President Sarkozy’s campaign slogan, “Work more to earn more,” would have meant nothing to most French peasants. After the Revolution, government officials complained that farmers were “abandoning themselves to dumb idleness,” instead of undertaking “some peaceful and sedentary industry.” Income acted only as a deterrent. The people of Beaucaire on the Rhône made enough money at their summer fair to spend the rest of the year “smoking, playing cards, hunting and sleeping.”
Until the 20th century, few people needed money. Apart from salt and iron, everything could be paid for in kind. Economic activity was more a means of making the time pass than of making money, which might explain why one of the few winter industries in the Alps was clock-making. Tinkering with tiny mechanisms made time pass less slowly, and the clocks themselves proved that it was indeed passing.
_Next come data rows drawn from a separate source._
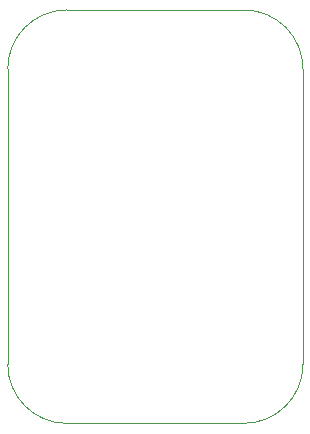
<source format=gbr>
G04 #@! TF.GenerationSoftware,KiCad,Pcbnew,5.1.5-52549c5~84~ubuntu19.10.1*
G04 #@! TF.CreationDate,2020-03-01T16:10:10+02:00*
G04 #@! TF.ProjectId,PIC-ICSP-TC2030,5049432d-4943-4535-902d-544332303330,v1.0*
G04 #@! TF.SameCoordinates,Original*
G04 #@! TF.FileFunction,Profile,NP*
%FSLAX46Y46*%
G04 Gerber Fmt 4.6, Leading zero omitted, Abs format (unit mm)*
G04 Created by KiCad (PCBNEW 5.1.5-52549c5~84~ubuntu19.10.1) date 2020-03-01 16:10:10*
%MOMM*%
%LPD*%
G04 APERTURE LIST*
%ADD10C,0.050000*%
G04 APERTURE END LIST*
D10*
X70000000Y-50000000D02*
G75*
G02X75000000Y-55000000I0J-5000000D01*
G01*
X75000000Y-80000000D02*
G75*
G02X70000000Y-85000000I-5000000J0D01*
G01*
X55000000Y-85000000D02*
G75*
G02X50000000Y-80000000I0J5000000D01*
G01*
X50000000Y-55000000D02*
G75*
G02X55000000Y-50000000I5000000J0D01*
G01*
X70000000Y-50000000D02*
X55000000Y-50000000D01*
X75000000Y-80000000D02*
X75000000Y-55000000D01*
X55000000Y-85000000D02*
X70000000Y-85000000D01*
X50000000Y-55000000D02*
X50000000Y-80000000D01*
M02*

</source>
In modern France, where the overheated ski stations of the Alps and the Pyrenees are busier in winter than at any other time, no one is proposing a return to the five-month year. But perhaps there are lessons to be learned from those hibernating ancestors who shared their homes with heat-producing herbivores.
In September, at the General Assembly of the United Nations, President Sarkozy proposed “un New Deal écologique et économique,” but without explaining how economic growth can be reconciled with conservation. If he is serious about saving the planet, and if he wants to reassure the unions that workers will still have time with their families, he should consider introducing tax incentives for hibernation. The long-term benefits of reduced energy consumption would counterbalance the economic loss. There has never been a better time to stay in bed.